=== What to produce ===
Tell how many lines of the data include the word "axis". Nothing but the number belongs in the answer.

+++++

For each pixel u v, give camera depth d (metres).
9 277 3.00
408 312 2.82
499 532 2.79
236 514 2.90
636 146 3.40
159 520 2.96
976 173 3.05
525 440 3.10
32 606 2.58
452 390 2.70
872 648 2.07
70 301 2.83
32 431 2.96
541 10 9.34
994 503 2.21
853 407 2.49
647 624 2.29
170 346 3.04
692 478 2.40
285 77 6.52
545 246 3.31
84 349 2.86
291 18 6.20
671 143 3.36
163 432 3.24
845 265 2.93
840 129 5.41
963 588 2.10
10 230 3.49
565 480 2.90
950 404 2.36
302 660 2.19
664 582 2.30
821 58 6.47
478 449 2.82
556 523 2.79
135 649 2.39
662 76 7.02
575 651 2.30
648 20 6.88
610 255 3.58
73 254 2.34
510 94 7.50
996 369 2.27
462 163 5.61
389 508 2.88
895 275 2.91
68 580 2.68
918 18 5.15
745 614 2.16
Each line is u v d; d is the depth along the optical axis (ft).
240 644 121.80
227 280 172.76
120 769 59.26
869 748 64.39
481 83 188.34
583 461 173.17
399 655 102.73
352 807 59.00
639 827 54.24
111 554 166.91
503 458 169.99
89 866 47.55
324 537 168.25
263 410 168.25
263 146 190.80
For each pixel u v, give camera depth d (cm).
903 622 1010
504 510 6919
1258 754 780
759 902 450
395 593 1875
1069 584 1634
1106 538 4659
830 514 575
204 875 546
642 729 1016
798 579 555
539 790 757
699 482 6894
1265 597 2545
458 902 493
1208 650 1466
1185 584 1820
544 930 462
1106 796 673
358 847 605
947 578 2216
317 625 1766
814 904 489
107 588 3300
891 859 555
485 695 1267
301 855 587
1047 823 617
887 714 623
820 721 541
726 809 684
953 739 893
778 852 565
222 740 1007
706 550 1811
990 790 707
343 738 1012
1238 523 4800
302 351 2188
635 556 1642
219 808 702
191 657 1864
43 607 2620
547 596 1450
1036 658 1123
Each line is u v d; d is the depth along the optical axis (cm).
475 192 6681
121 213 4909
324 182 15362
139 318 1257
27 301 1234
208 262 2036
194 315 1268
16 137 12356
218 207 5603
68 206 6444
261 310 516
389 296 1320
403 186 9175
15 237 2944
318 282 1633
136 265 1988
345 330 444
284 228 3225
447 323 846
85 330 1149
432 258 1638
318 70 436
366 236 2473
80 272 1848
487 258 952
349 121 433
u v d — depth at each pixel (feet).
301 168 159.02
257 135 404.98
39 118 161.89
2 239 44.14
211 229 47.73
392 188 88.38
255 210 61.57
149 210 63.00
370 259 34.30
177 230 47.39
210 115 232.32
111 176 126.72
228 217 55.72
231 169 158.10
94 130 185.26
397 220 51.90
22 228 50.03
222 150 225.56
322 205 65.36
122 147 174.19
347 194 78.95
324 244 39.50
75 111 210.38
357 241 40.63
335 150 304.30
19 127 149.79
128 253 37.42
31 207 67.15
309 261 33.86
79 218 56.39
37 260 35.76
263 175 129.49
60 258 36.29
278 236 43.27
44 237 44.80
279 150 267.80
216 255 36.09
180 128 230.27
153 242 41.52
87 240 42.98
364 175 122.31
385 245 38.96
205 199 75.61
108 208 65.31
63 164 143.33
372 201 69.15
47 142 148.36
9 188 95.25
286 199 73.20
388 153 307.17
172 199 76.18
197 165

+++++

=== Answer to this task ===
2